start

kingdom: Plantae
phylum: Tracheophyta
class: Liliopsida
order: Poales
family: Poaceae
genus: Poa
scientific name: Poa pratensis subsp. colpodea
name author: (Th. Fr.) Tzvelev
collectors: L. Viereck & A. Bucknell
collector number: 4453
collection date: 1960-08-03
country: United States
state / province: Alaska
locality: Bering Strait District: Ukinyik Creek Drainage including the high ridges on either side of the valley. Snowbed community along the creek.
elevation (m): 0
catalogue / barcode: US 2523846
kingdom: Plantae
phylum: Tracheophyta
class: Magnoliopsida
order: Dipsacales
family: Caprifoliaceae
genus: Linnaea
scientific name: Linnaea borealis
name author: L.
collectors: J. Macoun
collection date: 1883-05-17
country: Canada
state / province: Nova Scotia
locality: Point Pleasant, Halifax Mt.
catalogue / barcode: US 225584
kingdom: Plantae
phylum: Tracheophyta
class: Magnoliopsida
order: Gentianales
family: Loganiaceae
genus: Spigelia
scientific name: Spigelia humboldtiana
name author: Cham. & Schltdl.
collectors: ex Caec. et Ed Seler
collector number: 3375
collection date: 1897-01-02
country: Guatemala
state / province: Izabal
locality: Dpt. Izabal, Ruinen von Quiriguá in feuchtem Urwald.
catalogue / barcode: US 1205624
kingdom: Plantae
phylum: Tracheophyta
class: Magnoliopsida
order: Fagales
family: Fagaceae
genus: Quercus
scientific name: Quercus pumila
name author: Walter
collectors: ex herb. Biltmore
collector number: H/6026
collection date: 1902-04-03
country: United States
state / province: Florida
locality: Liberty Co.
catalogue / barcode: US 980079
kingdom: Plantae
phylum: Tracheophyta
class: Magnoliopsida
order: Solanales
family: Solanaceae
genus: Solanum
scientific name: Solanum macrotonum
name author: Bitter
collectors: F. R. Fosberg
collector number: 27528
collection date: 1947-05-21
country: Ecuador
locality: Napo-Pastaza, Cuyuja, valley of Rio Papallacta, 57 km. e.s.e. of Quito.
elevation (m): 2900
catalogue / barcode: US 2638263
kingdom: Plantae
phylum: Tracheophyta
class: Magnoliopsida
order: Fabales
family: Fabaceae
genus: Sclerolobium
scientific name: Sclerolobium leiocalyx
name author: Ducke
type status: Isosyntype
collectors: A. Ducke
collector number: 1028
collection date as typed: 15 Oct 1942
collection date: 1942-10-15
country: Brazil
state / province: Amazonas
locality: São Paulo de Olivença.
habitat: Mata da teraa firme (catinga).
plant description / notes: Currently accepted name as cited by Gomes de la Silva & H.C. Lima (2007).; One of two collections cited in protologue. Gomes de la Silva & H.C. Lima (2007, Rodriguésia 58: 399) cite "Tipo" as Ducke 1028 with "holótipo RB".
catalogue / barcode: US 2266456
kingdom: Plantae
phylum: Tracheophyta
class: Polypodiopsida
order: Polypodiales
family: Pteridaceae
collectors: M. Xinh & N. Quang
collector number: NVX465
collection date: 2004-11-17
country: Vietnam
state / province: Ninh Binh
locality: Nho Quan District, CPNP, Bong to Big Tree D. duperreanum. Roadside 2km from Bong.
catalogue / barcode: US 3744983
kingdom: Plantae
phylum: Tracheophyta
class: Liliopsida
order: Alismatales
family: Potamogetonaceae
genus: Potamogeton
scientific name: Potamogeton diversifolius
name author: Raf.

end

* SHORT PROBLEM
Put every line of the data above into one numbered list, leaving out any blank lines.

* REPLY
1. kingdom: Plantae
2. phylum: Tracheophyta
3. class: Liliopsida
4. order: Poales
5. family: Poaceae
6. genus: Poa
7. scientific name: Poa pratensis subsp. colpodea
8. name author: (Th. Fr.) Tzvelev
9. collectors: L. Viereck & A. Bucknell
10. collector number: 4453
11. collection date: 1960-08-03
12. country: United States
13. state / province: Alaska
14. locality: Bering Strait District: Ukinyik Creek Drainage including the high ridges on either side of the valley. Snowbed community along the creek.
15. elevation (m): 0
16. catalogue / barcode: US 2523846
17. kingdom: Plantae
18. phylum: Tracheophyta
19. class: Magnoliopsida
20. order: Dipsacales
21. family: Caprifoliaceae
22. genus: Linnaea
23. scientific name: Linnaea borealis
24. name author: L.
25. collectors: J. Macoun
26. collection date: 1883-05-17
27. country: Canada
28. state / province: Nova Scotia
29. locality: Point Pleasant, Halifax Mt.
30. catalogue / barcode: US 225584
31. kingdom: Plantae
32. phylum: Tracheophyta
33. class: Magnoliopsida
34. order: Gentianales
35. family: Loganiaceae
36. genus: Spigelia
37. scientific name: Spigelia humboldtiana
38. name author: Cham. & Schltdl.
39. collectors: ex Caec. et Ed Seler
40. collector number: 3375
41. collection date: 1897-01-02
42. country: Guatemala
43. state / province: Izabal
44. locality: Dpt. Izabal, Ruinen von Quiriguá in feuchtem Urwald.
45. catalogue / barcode: US 1205624
46. kingdom: Plantae
47. phylum: Tracheophyta
48. class: Magnoliopsida
49. order: Fagales
50. family: Fagaceae
51. genus: Quercus
52. scientific name: Quercus pumila
53. name author: Walter
54. collectors: ex herb. Biltmore
55. collector number: H/6026
56. collection date: 1902-04-03
57. country: United States
58. state / province: Florida
59. locality: Liberty Co.
60. catalogue / barcode: US 980079
61. kingdom: Plantae
62. phylum: Tracheophyta
63. class: Magnoliopsida
64. order: Solanales
65. family: Solanaceae
66. genus: Solanum
67. scientific name: Solanum macrotonum
68. name author: Bitter
69. collectors: F. R. Fosberg
70. collector number: 27528
71. collection date: 1947-05-21
72. country: Ecuador
73. locality: Napo-Pastaza, Cuyuja, valley of Rio Papallacta, 57 km. e.s.e. of Quito.
74. elevation (m): 2900
75. catalogue / barcode: US 2638263
76. kingdom: Plantae
77. phylum: Tracheophyta
78. class: Magnoliopsida
79. order: Fabales
80. family: Fabaceae
81. genus: Sclerolobium
82. scientific name: Sclerolobium leiocalyx
83. name author: Ducke
84. type status: Isosyntype
85. collectors: A. Ducke
86. collector number: 1028
87. collection date as typed: 15 Oct 1942
88. collection date: 1942-10-15
89. country: Brazil
90. state / province: Amazonas
91. locality: São Paulo de Olivença.
92. habitat: Mata da teraa firme (catinga).
93. plant description / notes: Currently accepted name as cited by Gomes de la Silva & H.C. Lima (2007).; One of two collections cited in protologue. Gomes de la Silva & H.C. Lima (2007, Rodriguésia 58: 399) cite "Tipo" as Ducke 1028 with "holótipo RB".
94. catalogue / barcode: US 2266456
95. kingdom: Plantae
96. phylum: Tracheophyta
97. class: Polypodiopsida
98. order: Polypodiales
99. family: Pteridaceae
100. collectors: M. Xinh & N. Quang
101. collector number: NVX465
102. collection date: 2004-11-17
103. country: Vietnam
104. state / province: Ninh Binh
105. locality: Nho Quan District, CPNP, Bong to Big Tree D. duperreanum. Roadside 2km from Bong.
106. catalogue / barcode: US 3744983
107. kingdom: Plantae
108. phylum: Tracheophyta
109. class: Liliopsida
110. order: Alismatales
111. family: Potamogetonaceae
112. genus: Potamogeton
113. scientific name: Potamogeton diversifolius
114. name author: Raf.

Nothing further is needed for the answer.